Unzip Experiment.zip file and open extrapolation_peformance.Rproj R project to facilitate running the codes. The codes are structured in two scripts.
1_run_experiment_2023.R
In this script are the codes for i) Sampling presences and pseudo-absences and background points of virtual species; ii) Performing partition using spatially structured partition approaches; iii) Fitting SDMs; iv) Evaluate model extrapolation based on different approaches; and v) Validating the performance of different extrapolation metric.

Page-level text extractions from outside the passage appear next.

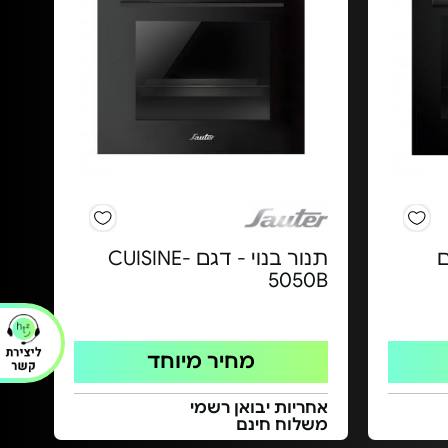
גם
תנור בנוי - דגם CUISINE-
5050B
מחיר מיוחד
אחריות יבואן רשמי
משלוח חינם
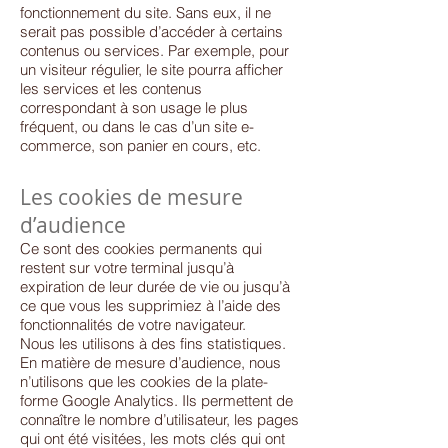
fonctionnement du site. Sans eux, il ne
serait pas possible d’accéder à certains
contenus ou services. Par exemple, pour
un visiteur régulier, le site pourra afficher
les services et les contenus
correspondant à son usage le plus
fréquent, ou dans le cas d’un site e-
commerce, son panier en cours, etc.
Les cookies de mesure
d’audience
Ce sont des cookies permanents qui
restent sur votre terminal jusqu’à
expiration de leur durée de vie ou jusqu’à
ce que vous les supprimiez à l’aide des
fonctionnalités de votre navigateur.
Nous les utilisons à des fins statistiques.
En matière de mesure d’audience, nous
n’utilisons que les cookies de la plate-
forme Google Analytics. Ils permettent de
connaître le nombre d’utilisateur, les pages
qui ont été visitées, les mots clés qui ont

In this script, the following packages were used:
Package | Version |
---|---|
CAST | 0.8.1 |
caret | 6.0.94 |
doParallel | 1.0.17 |
dplyr | 1.1.3 |
dsmextra | 1.1.5 |
ecospat | 4.0.0 |
flexsdm | 1.3.3 |
ggplot2 | 3.4.3 |
kuenm | 1.1.10 |
parallel | 4.3.1 |
patchwork | 1.1.3 |
raster | 3.6.23 |
readr | 2.1.4 |
terra | 1.7.46 |
2_data_analysis_2023.R
In this script are the codes for i) Compling in different tables the txt files with SDMs and extrapolation performance; ii) Performing exploratory data analysis; iii) Creagin figures about extrapolation performance based on box-plots and bar plots; iv) Fitting GAMLSS and performing HDS Tukey test.
In this script, the following packages were used:
Package | version |
---|---|
dplyr | 1.1.3 |
emmeans | 1.8.8 |
fishualize | 0.2.3 |
gamlss | 5.4.18 |
ggplot2 | 3.4.3 |
ggplot2 | 3.4.3 |
ggrepel | 0.9.3 |
magrittr | 2.0.3 |
multcomp | 1.4.25 |
patchwork | 1.1.3 |
progress | 1.2.2 |
readr | 2.1.4 |
stringr | 1.5.0 |
tidyr | 1.3.0 |
Methods
The experiment was based on virtual species created with the same protocol as (Andrade et al., 2019). Also, are provided the codes used to run the experiment.